● **PROBLEM**: Below are the records; they must be reproduced verbatim.

● **AVAILABLE DATA**:
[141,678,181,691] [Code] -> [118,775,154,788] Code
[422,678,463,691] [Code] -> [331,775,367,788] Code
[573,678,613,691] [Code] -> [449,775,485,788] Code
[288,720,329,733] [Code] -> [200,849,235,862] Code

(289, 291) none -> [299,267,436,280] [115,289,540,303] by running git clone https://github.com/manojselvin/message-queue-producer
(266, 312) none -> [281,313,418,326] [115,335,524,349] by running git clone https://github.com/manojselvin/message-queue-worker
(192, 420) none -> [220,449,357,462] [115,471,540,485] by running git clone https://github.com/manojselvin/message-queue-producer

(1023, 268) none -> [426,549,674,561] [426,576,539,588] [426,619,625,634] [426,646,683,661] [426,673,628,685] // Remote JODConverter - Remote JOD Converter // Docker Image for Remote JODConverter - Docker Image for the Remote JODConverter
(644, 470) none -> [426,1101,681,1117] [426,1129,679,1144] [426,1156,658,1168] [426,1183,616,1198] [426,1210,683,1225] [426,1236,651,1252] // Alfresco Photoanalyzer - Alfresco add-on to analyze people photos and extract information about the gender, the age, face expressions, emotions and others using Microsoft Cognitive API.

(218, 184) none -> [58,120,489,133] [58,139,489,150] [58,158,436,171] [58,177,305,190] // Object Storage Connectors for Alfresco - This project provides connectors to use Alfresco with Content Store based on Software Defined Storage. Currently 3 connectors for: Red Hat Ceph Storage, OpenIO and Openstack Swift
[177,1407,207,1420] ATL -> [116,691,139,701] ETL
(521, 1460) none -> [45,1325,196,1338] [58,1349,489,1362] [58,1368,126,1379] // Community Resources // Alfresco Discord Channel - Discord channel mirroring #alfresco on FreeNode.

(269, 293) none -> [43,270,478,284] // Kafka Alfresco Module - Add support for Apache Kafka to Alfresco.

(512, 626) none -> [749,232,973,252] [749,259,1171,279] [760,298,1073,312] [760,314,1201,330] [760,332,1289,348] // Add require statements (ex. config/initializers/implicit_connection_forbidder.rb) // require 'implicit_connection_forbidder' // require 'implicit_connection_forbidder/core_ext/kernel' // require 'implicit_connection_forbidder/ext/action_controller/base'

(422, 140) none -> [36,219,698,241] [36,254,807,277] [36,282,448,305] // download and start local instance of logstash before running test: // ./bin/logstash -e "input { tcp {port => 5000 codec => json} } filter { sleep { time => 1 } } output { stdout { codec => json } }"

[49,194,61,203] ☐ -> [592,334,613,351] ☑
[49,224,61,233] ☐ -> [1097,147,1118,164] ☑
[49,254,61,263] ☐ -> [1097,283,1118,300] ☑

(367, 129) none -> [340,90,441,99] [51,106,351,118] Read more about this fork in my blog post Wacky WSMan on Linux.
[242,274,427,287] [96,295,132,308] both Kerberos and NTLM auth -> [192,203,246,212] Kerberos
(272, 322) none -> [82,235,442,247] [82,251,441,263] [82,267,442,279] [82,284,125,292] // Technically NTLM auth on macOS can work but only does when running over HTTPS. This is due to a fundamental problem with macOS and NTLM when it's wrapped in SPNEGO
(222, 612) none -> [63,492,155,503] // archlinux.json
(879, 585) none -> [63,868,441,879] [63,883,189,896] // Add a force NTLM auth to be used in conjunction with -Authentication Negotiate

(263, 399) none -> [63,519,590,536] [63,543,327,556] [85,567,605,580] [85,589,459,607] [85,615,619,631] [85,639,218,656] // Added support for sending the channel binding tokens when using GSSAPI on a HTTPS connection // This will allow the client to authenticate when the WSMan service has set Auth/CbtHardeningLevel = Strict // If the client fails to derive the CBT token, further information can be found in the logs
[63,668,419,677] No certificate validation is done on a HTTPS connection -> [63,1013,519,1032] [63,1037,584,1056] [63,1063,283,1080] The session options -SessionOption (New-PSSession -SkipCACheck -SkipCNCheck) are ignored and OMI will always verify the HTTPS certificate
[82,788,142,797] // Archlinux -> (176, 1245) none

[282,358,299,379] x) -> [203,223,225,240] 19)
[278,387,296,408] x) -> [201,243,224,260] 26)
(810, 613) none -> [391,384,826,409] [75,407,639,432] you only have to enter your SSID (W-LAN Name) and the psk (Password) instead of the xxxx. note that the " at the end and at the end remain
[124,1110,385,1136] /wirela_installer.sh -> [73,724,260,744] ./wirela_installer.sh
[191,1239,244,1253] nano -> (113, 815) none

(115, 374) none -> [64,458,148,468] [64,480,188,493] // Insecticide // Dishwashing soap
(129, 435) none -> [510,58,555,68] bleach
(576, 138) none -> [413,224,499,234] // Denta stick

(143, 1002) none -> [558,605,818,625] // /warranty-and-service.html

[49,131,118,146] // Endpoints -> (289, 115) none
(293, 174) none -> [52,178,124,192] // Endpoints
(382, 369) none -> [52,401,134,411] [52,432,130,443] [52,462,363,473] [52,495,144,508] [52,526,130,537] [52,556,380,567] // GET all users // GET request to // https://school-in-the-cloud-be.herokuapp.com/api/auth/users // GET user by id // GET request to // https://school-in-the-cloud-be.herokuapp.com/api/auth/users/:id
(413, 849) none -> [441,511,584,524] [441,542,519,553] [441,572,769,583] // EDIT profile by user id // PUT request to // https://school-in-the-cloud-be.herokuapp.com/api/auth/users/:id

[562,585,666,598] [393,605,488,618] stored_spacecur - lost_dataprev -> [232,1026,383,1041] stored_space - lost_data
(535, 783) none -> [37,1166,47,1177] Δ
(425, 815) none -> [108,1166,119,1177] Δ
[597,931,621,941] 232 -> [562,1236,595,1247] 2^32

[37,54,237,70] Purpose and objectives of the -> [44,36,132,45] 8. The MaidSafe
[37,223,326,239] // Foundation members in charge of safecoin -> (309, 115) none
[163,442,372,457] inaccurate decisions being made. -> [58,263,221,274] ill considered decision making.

● **REPLY**:
[141,678,181,691] [Code] -> [118,775,154,788] Code
[422,678,463,691] [Code] -> [331,775,367,788] Code
[573,678,613,691] [Code] -> [449,775,485,788] Code
[288,720,329,733] [Code] -> [200,849,235,862] Code

(289, 291) none -> [299,267,436,280] [115,289,540,303] by running git clone https://github.com/manojselvin/message-queue-producer
(266, 312) none -> [281,313,418,326] [115,335,524,349] by running git clone https://github.com/manojselvin/message-queue-worker
(192, 420) none -> [220,449,357,462] [115,471,540,485] by running git clone https://github.com/manojselvin/message-queue-producer

(1023, 268) none -> [426,549,674,561] [426,576,539,588] [426,619,625,634] [426,646,683,661] [426,673,628,685] // Remote JODConverter - Remote JOD Converter // Docker Image for Remote JODConverter - Docker Image for the Remote JODConverter
(644, 470) none -> [426,1101,681,1117] [426,1129,679,1144] [426,1156,658,1168] [426,1183,616,1198] [426,1210,683,1225] [426,1236,651,1252] // Alfresco Photoanalyzer - Alfresco add-on to analyze people photos and extract information about the gender, the age, face expressions, emotions and others using Microsoft Cognitive API.

(218, 184) none -> [58,120,489,133] [58,139,489,150] [58,158,436,171] [58,177,305,190] // Object Storage Connectors for Alfresco - This project provides connectors to use Alfresco with Content Store based on Software Defined Storage. Currently 3 connectors for: Red Hat Ceph Storage, OpenIO and Openstack Swift
[177,1407,207,1420] ATL -> [116,691,139,701] ETL
(521, 1460) none -> [45,1325,196,1338] [58,1349,489,1362] [58,1368,126,1379] // Community Resources // Alfresco Discord Channel - Discord channel mirroring #alfresco on FreeNode.

(269, 293) none -> [43,270,478,284] // Kafka Alfresco Module - Add support for Apache Kafka to Alfresco.

(512, 626) none -> [749,232,973,252] [749,259,1171,279] [760,298,1073,312] [760,314,1201,330] [760,332,1289,348] // Add require statements (ex. config/initializers/implicit_connection_forbidder.rb) // require 'implicit_connection_forbidder' // require 'implicit_connection_forbidder/core_ext/kernel' // require 'implicit_connection_forbidder/ext/action_controller/base'

(422, 140) none -> [36,219,698,241] [36,254,807,277] [36,282,448,305] // download and start local instance of logstash before running test: // ./bin/logstash -e "input { tcp {port => 5000 codec => json} } filter { sleep { time => 1 } } output { stdout { codec => json } }"

[49,194,61,203] ☐ -> [592,334,613,351] ☑
[49,224,61,233] ☐ -> [1097,147,1118,164] ☑
[49,254,61,263] ☐ -> [1097,283,1118,300] ☑

(367, 129) none -> [340,90,441,99] [51,106,351,118] Read more about this fork in my blog post Wacky WSMan on Linux.
[242,274,427,287] [96,295,132,308] both Kerberos and NTLM auth -> [192,203,246,212] Kerberos
(272, 322) none -> [82,235,442,247] [82,251,441,263] [82,267,442,279] [82,284,125,292] // Technically NTLM auth on macOS can work but only does when running over HTTPS. This is due to a fundamental problem with macOS and NTLM when it's wrapped in SPNEGO
(222, 612) none -> [63,492,155,503] // archlinux.json
(879, 585) none -> [63,868,441,879] [63,883,189,896] // Add a force NTLM auth to be used in conjunction with -Authentication Negotiate

(263, 399) none -> [63,519,590,536] [63,543,327,556] [85,567,605,580] [85,589,459,607] [85,615,619,631] [85,639,218,656] // Added support for sending the channel binding tokens when using GSSAPI on a HTTPS connection // This will allow the client to authenticate when the WSMan service has set Auth/CbtHardeningLevel = Strict // If the client fails to derive the CBT token, further information can be found in the logs
[63,668,419,677] No certificate validation is done on a HTTPS connection -> [63,1013,519,1032] [63,1037,584,1056] [63,1063,283,1080] The session options -SessionOption (New-PSSession -SkipCACheck -SkipCNCheck) are ignored and OMI will always verify the HTTPS certificate
[82,788,142,797] // Archlinux -> (176, 1245) none

[282,358,299,379] x) -> [203,223,225,240] 19)
[278,387,296,408] x) -> [201,243,224,260] 26)
(810, 613) none -> [391,384,826,409] [75,407,639,432] you only have to enter your SSID (W-LAN Name) and the psk (Password) instead of the xxxx. note that the " at the end and at the end remain
[124,1110,385,1136] /wirela_installer.sh -> [73,724,260,744] ./wirela_installer.sh
[191,1239,244,1253] nano -> (113, 815) none

(115, 374) none -> [64,458,148,468] [64,480,188,493] // Insecticide // Dishwashing soap
(129, 435) none -> [510,58,555,68] bleach
(576, 138) none -> [413,224,499,234] // Denta stick

(143, 1002) none -> [558,605,818,625] // /warranty-and-service.html

[49,131,118,146] // Endpoints -> (289, 115) none
(293, 174) none -> [52,178,124,192] // Endpoints
(382, 369) none -> [52,401,134,411] [52,432,130,443] [52,462,363,473] [52,495,144,508] [52,526,130,537] [52,556,380,567] // GET all users // GET request to // https://school-in-the-cloud-be.herokuapp.com/api/auth/users // GET user by id // GET request to // https://school-in-the-cloud-be.herokuapp.com/api/auth/users/:id
(413, 849) none -> [441,511,584,524] [441,542,519,553] [441,572,769,583] // EDIT profile by user id // PUT request to // https://school-in-the-cloud-be.herokuapp.com/api/auth/users/:id

[562,585,666,598] [393,605,488,618] stored_spacecur - lost_dataprev -> [232,1026,383,1041] stored_space - lost_data
(535, 783) none -> [37,1166,47,1177] Δ
(425, 815) none -> [108,1166,119,1177] Δ
[597,931,621,941] 232 -> [562,1236,595,1247] 2^32

[37,54,237,70] Purpose and objectives of the -> [44,36,132,45] 8. The MaidSafe
[37,223,326,239] // Foundation members in charge of safecoin -> (309, 115) none
[163,442,372,457] inaccurate decisions being made. -> [58,263,221,274] ill considered decision making.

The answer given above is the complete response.